The main social care aspects of the white paper are outlined below.
• A new information service/helpline for carers, which may be run by a voluntary organisation.
• Respite care for emergencies will be established in each council area for carers.
• An expert carers programme, similar to expert patient schemes, to provide training for carers will be established.
• The government wants to look at expanding individual budget pilots to children, including disabled children.
• If the current pilots for individual budgets are successful, the scheme will be implemented nationally, as early as 2009.
• Local authorities will be invited to join a support network on implementing individual budgets. The government will explore including transport in individual budget pilots and whether to include a wider range of funders in schemes.
• These will be extended to people currently excluded, including those who do not have the capacity to manage payments themselves.
• A national campaign to increase awareness and improve understanding of the benefits of direct payments will be launched.
More support for people with long-term health and social care needs
• By 2008 local authorities and primary care trusts are expected to have joint health and social care teams to support people with long-term conditions with the most complex needs.

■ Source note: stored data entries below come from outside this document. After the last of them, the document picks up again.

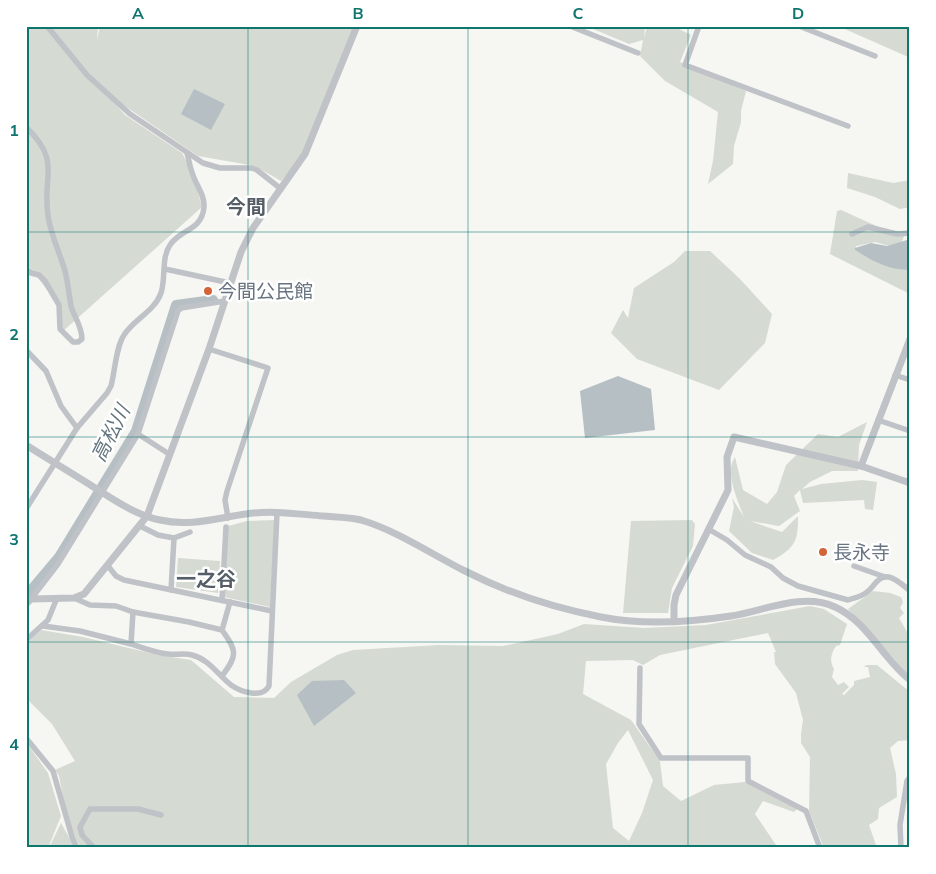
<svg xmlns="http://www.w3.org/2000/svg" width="936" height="874" font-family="Mulish,'Noto Sans JP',sans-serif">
  <rect width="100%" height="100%" fill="#f6f6f3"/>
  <g fill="#d5dad3" fill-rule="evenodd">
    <path d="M26,26H98L97,41L100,26H355L303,157L281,181L255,166L198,156L106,93L125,115L182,153L192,172L202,207L62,332L59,305L26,263Z"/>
    <path d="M586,26H645L644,38L647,26H673L691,35L680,62L746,91L741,111V122L734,146L733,164L708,184L713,161L718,112L665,81L640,56L643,40L629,44Z"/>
    <path d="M838,26H910V58L906,56Z"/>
    <path d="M848,173L893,183L910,180V207L900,209L875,197L847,188Z"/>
    <path d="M841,210L892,233L905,234L901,244L896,248L875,242L856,246L855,250L898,269L910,270V294L830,254L837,211Z"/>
    <path d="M685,251H710L740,279L772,314L765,343L719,390L637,359L611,333L623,310L628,318L634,288L674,262Z"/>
    <path d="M867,422L859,445L858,471H832L810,482L802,489L821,484L862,480L877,482L873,510L865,509L864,500L803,503L800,490L794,496L800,511L779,526L750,521L782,532L798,516C798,541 796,547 773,560L752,553L729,531L734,507L732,498L744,517C738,501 724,472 735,457L743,490L767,504L777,492L786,465L818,434L838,437Z"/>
    <path d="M275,520L270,607L224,597L228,526L247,521Z"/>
    <path d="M692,520L695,524L693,546L672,588L668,613H623L631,521Z"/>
    <path d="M178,558L220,561L218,593L176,587Z"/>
    <path d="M873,591L890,593L901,597L903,602L900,608L904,613L899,618L910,637V674L906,672L848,609Z"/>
    <path d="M810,606L824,609L847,624L840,645L836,646C831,654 829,660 834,669L832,677L838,685L844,682L849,687L842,694L844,695L854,685V681L870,677L868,667H864L866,665H877L910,692V740L898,741L890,748L896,774L897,797L879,808L878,819L869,825L877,848H824L809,811L810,757L801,743V734L803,720L796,693L775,664L774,652H776L768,633L660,655L643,665L633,660L586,661L583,694L631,720L660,761L663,786L681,801L714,785L745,782L797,809L794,812L763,801L755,814L778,848H81L68,824L59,776L55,770L75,761L52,724L26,698V644L41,630L83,637L158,655L191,660L234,697L274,698L291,682L337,655L353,650L439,645L503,646L558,634L584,624L644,628L706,625ZM628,730L653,780L642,813L629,841L613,828L606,764L618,743Z"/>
    <path d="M26,742L48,773L61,816L48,848H26Z"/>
    <path d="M61,823L75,848H49Z"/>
  </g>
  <g fill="#b6bfc4">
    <path d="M194,89L225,104L211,130L181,114Z"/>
    <path d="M907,240C910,249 912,261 908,270C886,269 873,261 855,250V248L871,243L887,246Z"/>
    <path d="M618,376L651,389L655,430L585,438L580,391Z"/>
    <path d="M344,680L356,693L314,726L297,695L312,681Z"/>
  </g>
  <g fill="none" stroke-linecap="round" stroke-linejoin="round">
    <path stroke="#b6bfc4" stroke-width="10" d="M27,595L59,557L136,431L176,305L213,300"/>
    <g stroke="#bfc2c6" stroke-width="5.5">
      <path d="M47,26L87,75L130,114L203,163L220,168H252L257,170L281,189"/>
      <path d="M570,26L638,53"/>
      <path d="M699,26L685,65L848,126"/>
      <path d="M799,26L875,56"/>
      <path d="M26,127C62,162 42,174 48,216C51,236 60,253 65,271C68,283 69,294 71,306C74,317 82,326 82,339L78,342H73L60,329L59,305L45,281L39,275L31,273L26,269"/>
      <path d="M852,234L868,227L897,234L910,233"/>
      <path d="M165,269L230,283"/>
      <path d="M209,349L268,368L227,491L225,500L228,518"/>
      <path d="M26,350L46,371L61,406L77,428"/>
      <path d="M895,375L910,380"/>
      <path d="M878,420L910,431"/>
      <path d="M138,434L169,454"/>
      <path d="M26,509L77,428L107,393L111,386C115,371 116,347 124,335C134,319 154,312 161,293C166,278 161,258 170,245C180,229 202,231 204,207C205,195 196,185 193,175C190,168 189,160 187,153"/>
      <path d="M140,526L158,535L174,538L171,590"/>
      <path d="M710,530L727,540L745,555L771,567L783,578L798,586L848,600C854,598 861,597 867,592C874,587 878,575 889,577C897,579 904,586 910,591"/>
      <path d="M174,538L190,532"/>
      <path d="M108,566L116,576L124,580L272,611"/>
      <path d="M854,566L885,577"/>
      <path d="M74,598L90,605L116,606L133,612L189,622L222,630"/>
      <path d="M26,599H31L58,564L138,434L178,311L181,308L225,301"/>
      <path d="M222,600L226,527"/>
      <path d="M133,612L131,644C143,648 156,653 168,654C176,655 184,653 192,655C209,659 218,675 231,685C241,692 262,699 269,686L277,513"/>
      <path d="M43,626L80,631L131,644"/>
      <path d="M26,640L48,620L57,598"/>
      <path d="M640,668L639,724L661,758H748V781L806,811L820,848"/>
      <path d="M222,676C238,655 237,651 222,630L230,602"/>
      <path d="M26,738L53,771L72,837L77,848"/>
      <path d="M94,848L82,835L80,827L90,809H138L161,815"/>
      <path d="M901,848L900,825L907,781L910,777"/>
    </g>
    <g stroke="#bfc2c6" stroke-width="7">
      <path d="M26,445C48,459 70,472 92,486C113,499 135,515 160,520C190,527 217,518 246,514C271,510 297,514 323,516C335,517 349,517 361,520C398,531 431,554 465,571C508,593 554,608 601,617C641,625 691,622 731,616C764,611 802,592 835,607C867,621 883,659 910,680"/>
      <path d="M861,466L910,339"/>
      <path d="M26,604L31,599L74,598L84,594L147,516L209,349L241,252L253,228L305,154L357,26"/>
      <path d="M674,621V605L676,595L728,490L727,457L734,437L861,466L910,483"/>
    </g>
  </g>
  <path fill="none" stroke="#0f766e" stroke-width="1" stroke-opacity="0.55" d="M248,26V848M468,26V848M688,26V848M26,232H910M26,437H910M26,642H910"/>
  <g fill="#d46335" stroke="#fff" stroke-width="2">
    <circle cx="208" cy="291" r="5"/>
    <circle cx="823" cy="552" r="5"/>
  </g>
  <g text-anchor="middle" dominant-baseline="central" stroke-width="5" stroke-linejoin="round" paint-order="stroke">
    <g font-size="19" fill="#687481" stroke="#fff" text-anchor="start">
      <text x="218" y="291">今間公民館</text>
      <text x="833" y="552">長永寺</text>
    </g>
    <g font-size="20" font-weight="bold" fill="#555e67" stroke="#fff">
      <text x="246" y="206">今間</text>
      <text x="206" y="578">一之谷</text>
    </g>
    <g font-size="20" font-style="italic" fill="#63757e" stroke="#fff">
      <text transform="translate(110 433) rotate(-63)">高松川</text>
    </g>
  </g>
  <rect width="936" height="874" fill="none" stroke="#ffffff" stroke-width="55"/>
  <rect x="28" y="28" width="880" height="818" fill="none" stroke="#0f766e" stroke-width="2"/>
  <g font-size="16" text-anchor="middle" font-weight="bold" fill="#0f766e">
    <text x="138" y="19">A</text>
    <text x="358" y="19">B</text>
    <text x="578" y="19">C</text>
    <text x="798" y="19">D</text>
    <text x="14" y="136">1</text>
    <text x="14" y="340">2</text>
    <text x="14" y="545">3</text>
    <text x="14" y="750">4</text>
  </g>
</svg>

• All people with long-term health and social care needs will have an information prescription, currently being developed. The idea is for professionals to provide information on service users’ conditions.
• Service users will have integrated social care and health plans, as part of an integrated health and social care record. These will initially be for people with complex needs.
• Two pilots of talking therapies for people with common mental health problems, focusing on “people of working age with mild to moderate mental health problems, with the aim of helping them to remain in or return to work”.
• The government is to work with professionals on standards for which therapies help with which mental illness; and on regulation and “light-touch” registration of counsellors and therapists.
• More anti-stigma and anti-discrimination work, building on the existing Shift campaign.
People with learning difficulties
• The Valuing People support team will lead further consultation on moving all people with learning difficulties into the community. The government says there is already strong evidence that this should be done. “However, further consultation on the detailed arrangements is needed so that no individual is moved from a campus until suitable alternative arrangements have been put in place,” it says.
• The sector will be encouraged to provide more NHS services and barriers to this currently happening will be lowered.
• There will be various initiatives to encourage more involvement by the voluntary sector in social care.
• More social care involvement in palliative care.
• Standard procedures for identifying risk will be developed so there is a national approach to risk management for health and social care professionals. Currently there are many guidelines available.
Commissioning and procurement of services
• Gershon identified that there should be greater standardisation when local authorities commission services. The government will publish a procurement model and best practice guidance to assist with joint commissioning.
Information for service users
• To be improved and integrated. A pilot involving a local authority and primary care trust will work on this.